Triulzi, A., Recensione a F. Remotti, Luoghi e corpi, in L'Indice, 11, 1994
Da vari anni Francesco Remotti studia i problemi collegati alla mobilità e alla ritualità del potere in Africa. Questo volume, frutto di un corso tenuto presso l'Università di Torino, è in qualche modo l'approfondimento di "Centri, ritualità e potere", un lavoro curato dell'autore per Il Mulino (1989) insieme con Pietro Scarduelli e Ugo Fabietti. "Luoghi e corpi" riassume alcune riflessioni teoriche di grande attualità dell'antropologia contemporanea, chiamata in causa particolarmente oggi a spiegare quel "sapere un po' sporco" che è la scomparsa e permanenza del potere nelle società tradizionali.

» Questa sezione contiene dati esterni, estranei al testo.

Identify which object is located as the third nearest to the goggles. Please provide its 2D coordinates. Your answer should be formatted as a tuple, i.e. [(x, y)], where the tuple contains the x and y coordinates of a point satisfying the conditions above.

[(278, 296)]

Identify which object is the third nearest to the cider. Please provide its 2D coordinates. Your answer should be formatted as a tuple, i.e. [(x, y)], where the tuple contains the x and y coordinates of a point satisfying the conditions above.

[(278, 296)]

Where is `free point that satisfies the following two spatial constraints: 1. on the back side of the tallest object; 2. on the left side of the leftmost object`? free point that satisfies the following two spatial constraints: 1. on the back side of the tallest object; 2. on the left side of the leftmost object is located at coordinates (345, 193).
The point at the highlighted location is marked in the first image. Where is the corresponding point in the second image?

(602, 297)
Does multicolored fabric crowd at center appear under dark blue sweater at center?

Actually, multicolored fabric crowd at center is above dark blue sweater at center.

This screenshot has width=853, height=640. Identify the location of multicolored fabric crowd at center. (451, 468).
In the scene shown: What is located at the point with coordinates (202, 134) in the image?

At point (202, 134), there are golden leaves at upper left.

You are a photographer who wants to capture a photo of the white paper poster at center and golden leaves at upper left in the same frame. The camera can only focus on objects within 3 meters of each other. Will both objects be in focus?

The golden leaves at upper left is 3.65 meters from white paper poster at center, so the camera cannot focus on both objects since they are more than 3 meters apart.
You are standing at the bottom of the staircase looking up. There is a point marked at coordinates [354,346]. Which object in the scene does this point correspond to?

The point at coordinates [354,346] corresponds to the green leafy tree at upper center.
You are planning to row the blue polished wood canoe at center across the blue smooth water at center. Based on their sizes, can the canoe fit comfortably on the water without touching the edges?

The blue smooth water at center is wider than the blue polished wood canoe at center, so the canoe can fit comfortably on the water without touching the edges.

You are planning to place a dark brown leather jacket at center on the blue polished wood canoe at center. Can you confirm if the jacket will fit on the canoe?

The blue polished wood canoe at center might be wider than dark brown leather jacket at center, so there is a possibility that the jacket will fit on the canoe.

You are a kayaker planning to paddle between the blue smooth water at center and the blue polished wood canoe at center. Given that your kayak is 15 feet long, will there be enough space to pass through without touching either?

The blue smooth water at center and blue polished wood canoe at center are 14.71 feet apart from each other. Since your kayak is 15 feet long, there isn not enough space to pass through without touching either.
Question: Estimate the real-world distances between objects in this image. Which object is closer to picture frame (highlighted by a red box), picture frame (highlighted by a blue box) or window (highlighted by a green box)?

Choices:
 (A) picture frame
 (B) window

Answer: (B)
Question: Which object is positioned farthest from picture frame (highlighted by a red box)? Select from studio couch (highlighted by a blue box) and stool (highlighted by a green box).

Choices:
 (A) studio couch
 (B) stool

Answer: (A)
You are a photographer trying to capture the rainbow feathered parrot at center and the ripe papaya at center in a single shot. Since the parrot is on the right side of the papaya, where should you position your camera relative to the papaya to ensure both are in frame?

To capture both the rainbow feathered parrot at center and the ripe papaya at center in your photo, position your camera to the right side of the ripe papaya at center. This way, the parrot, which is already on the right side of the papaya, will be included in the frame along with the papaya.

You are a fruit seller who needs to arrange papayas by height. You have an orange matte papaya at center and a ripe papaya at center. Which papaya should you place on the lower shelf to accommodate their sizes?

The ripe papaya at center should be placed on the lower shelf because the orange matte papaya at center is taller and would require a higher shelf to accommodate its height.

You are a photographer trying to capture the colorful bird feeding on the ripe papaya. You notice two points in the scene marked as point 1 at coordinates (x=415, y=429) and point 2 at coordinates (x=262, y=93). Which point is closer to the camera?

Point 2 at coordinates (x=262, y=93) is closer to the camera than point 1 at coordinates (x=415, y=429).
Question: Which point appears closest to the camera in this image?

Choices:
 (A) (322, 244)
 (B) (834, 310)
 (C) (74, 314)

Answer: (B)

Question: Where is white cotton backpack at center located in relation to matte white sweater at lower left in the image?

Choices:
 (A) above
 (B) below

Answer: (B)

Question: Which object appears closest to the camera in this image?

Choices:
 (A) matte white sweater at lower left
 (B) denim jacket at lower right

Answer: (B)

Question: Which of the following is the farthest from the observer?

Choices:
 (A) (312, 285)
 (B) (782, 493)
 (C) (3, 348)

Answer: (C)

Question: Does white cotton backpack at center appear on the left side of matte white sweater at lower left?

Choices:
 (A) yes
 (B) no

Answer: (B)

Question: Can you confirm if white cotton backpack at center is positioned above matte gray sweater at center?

Per fare ciò l'autore esamina la "cultura" come "segno impresso nello spazio" e la sua capacità modificatrice sulla "natura" umana: una cultura dunque intesa nel senso del latino 'colere': abitare (un luogo), coltivare (un campo), ornare (un corpo), venerare (una divinità). Tutte attività fluide che implicano rimandi e contaminazioni reciproche tra due referenti classici dell'antropologia e costringono il lettore, come ogni buon testo antropologico deve fare, a una riflessione sul Noi mediata attraverso lo svelamento, dell'Altro.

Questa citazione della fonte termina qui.